Les réactions des confrères à notre enquête sur les Chambres, publiées dans les derniers numéros de Notariat 2000, ont montré des taux de satisfaction très honorables.

 

La proportion d’insatisfaits n’est véritablement significative qu’en matière de discipline (ce qui tend à montrer qu’elle n’est pas exercée correctement, c’est-à-dire avec suffisamment de rigueur, voire de sévérité) et de cession d’offices, les délais étant jugés beaucoup trop longs. Il n’y avait donc pas lieu de crier au scandale avant de connaître les résultats, pas plus que lors d’une enquête précédente sur les CRIDON. Je crois avoir suffisamment démontré précédemment (cf. Édito paru dans N2000 n°460) la légitimité de Notariat 2000 pour enquêter, sans y revenir.

 
À l’avenir, Notariat 2000 continuera à enquêter sur tous les sujets qui lui semblent susceptibles d’intéresser ses lecteurs : les logiciels, le matériel informatique, les activités notariales comme la négociation ou la gestion du patrimoine, mais aussi les structures et les institutions du notariat… Parmi les réactions à cette enquête sur les Chambres, une lettre de confrère m’interpelle. Elle préjuge, avant même de connaître le résultat de l’enquête, que les réponses contiendront des jugements négatifs : cotisations bien trop élevées, la Chambre qui ne fait pas son travail et qui embête les notaires pour répondre à des plaintes infondées de clients fous, etc. “La tentation sera grande pour les notaires peu respectueux de la déontologie et des institutions professionnelles de critiquer ces institutions qui justement les dérangent”. Or, nous avons vu que les réponses sont, en grande majorité, positives.
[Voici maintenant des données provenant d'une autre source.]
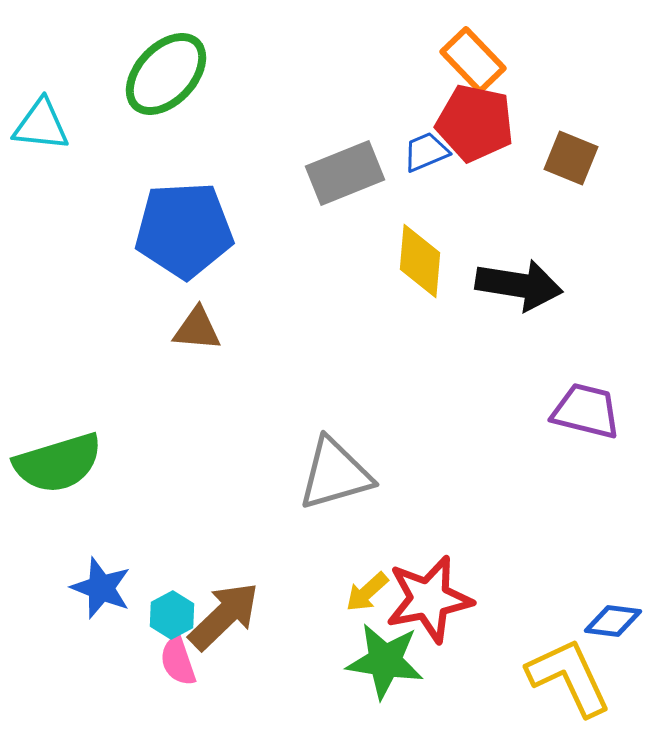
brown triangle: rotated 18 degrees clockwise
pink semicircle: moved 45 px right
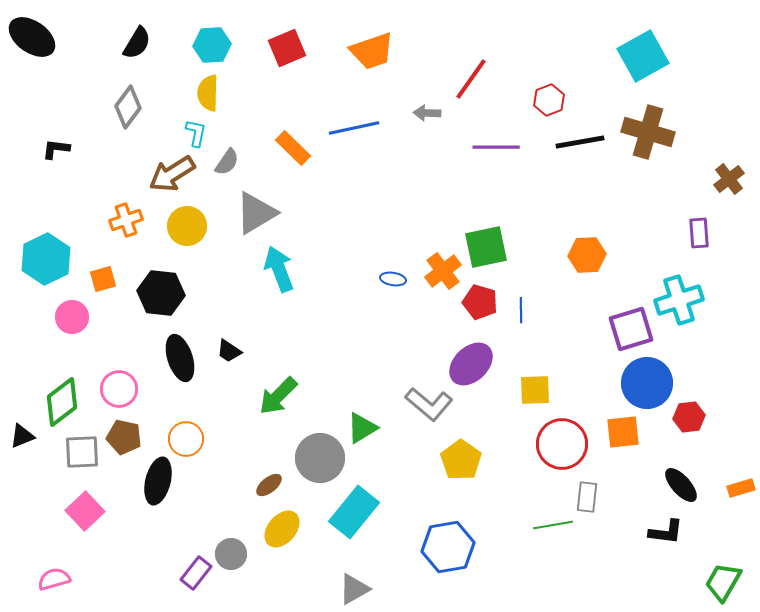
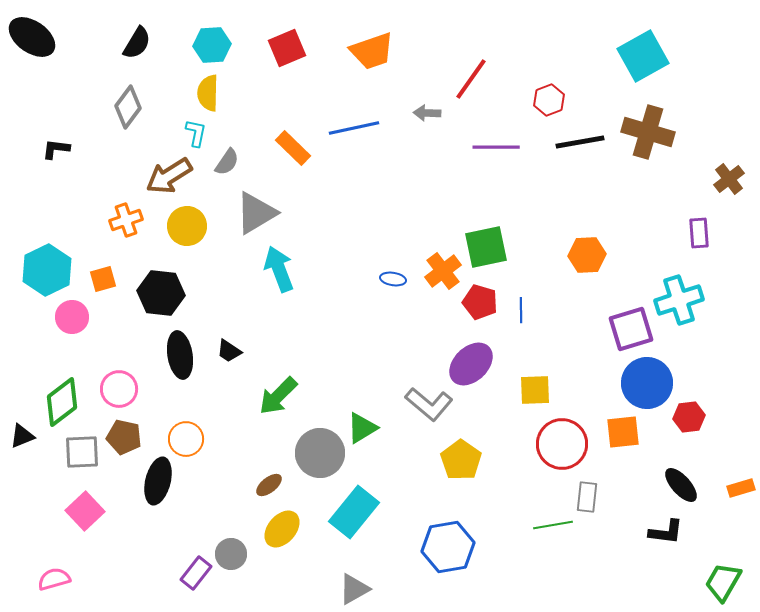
brown arrow at (172, 174): moved 3 px left, 2 px down
cyan hexagon at (46, 259): moved 1 px right, 11 px down
black ellipse at (180, 358): moved 3 px up; rotated 9 degrees clockwise
gray circle at (320, 458): moved 5 px up
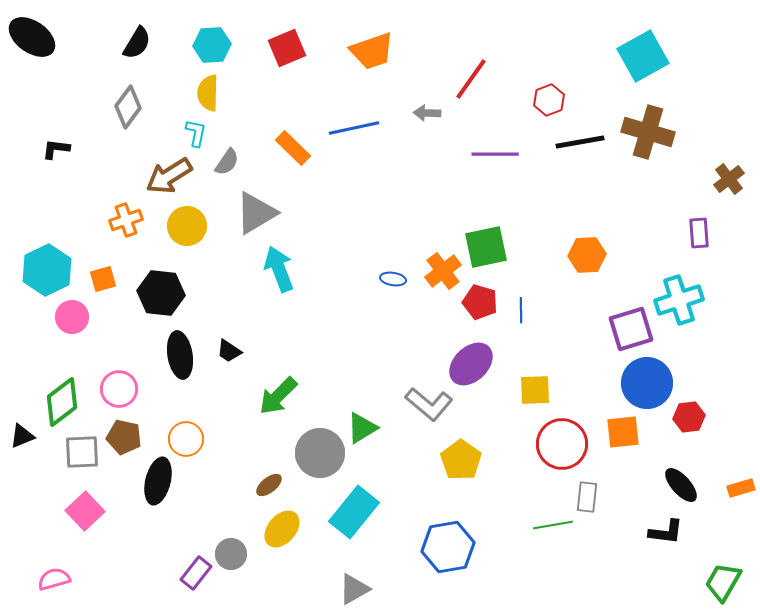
purple line at (496, 147): moved 1 px left, 7 px down
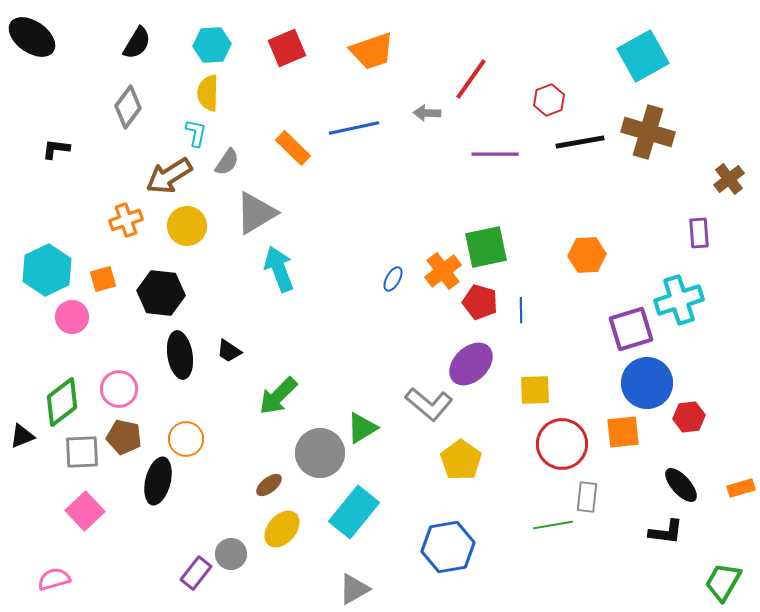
blue ellipse at (393, 279): rotated 70 degrees counterclockwise
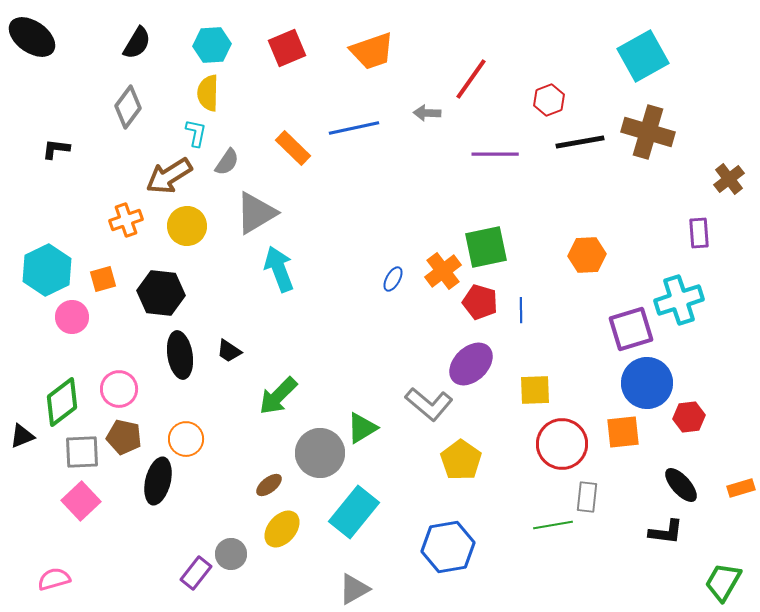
pink square at (85, 511): moved 4 px left, 10 px up
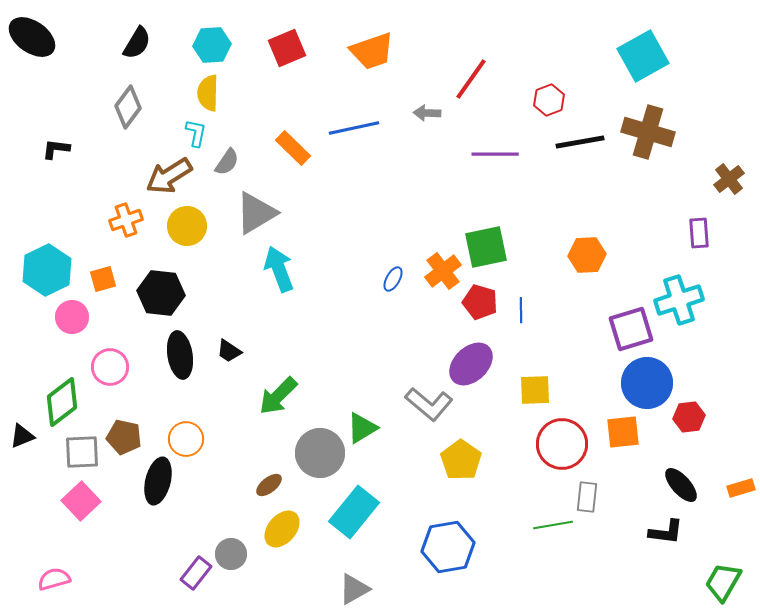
pink circle at (119, 389): moved 9 px left, 22 px up
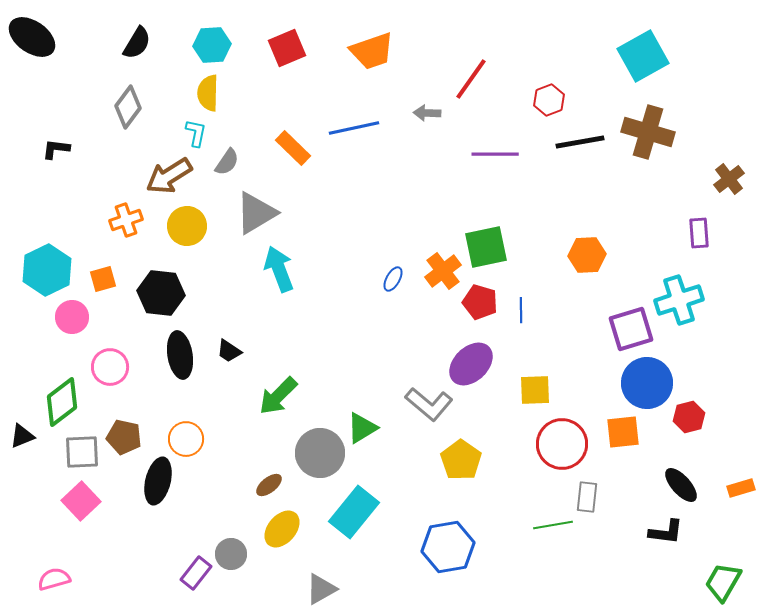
red hexagon at (689, 417): rotated 8 degrees counterclockwise
gray triangle at (354, 589): moved 33 px left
Mais cette lettre suggère une autre enquête auprès des notaires sur leurs devoirs vis-à-vis de leur Chambre. ” Vous traitez le notaire comme un consommateur à l’égard de sa Chambre de discipline, auprès de laquelle il aurait des droits et des devoirs.
 
J’imagine quant à moi, un autre questionnaire qui dirait par exemple :

- Êtes-vous toujours présent, comme le règlement vous y oblige, aux assemblées annuelles de votre Compagnie ? Ou bien êtes-vous régulièrement absent ?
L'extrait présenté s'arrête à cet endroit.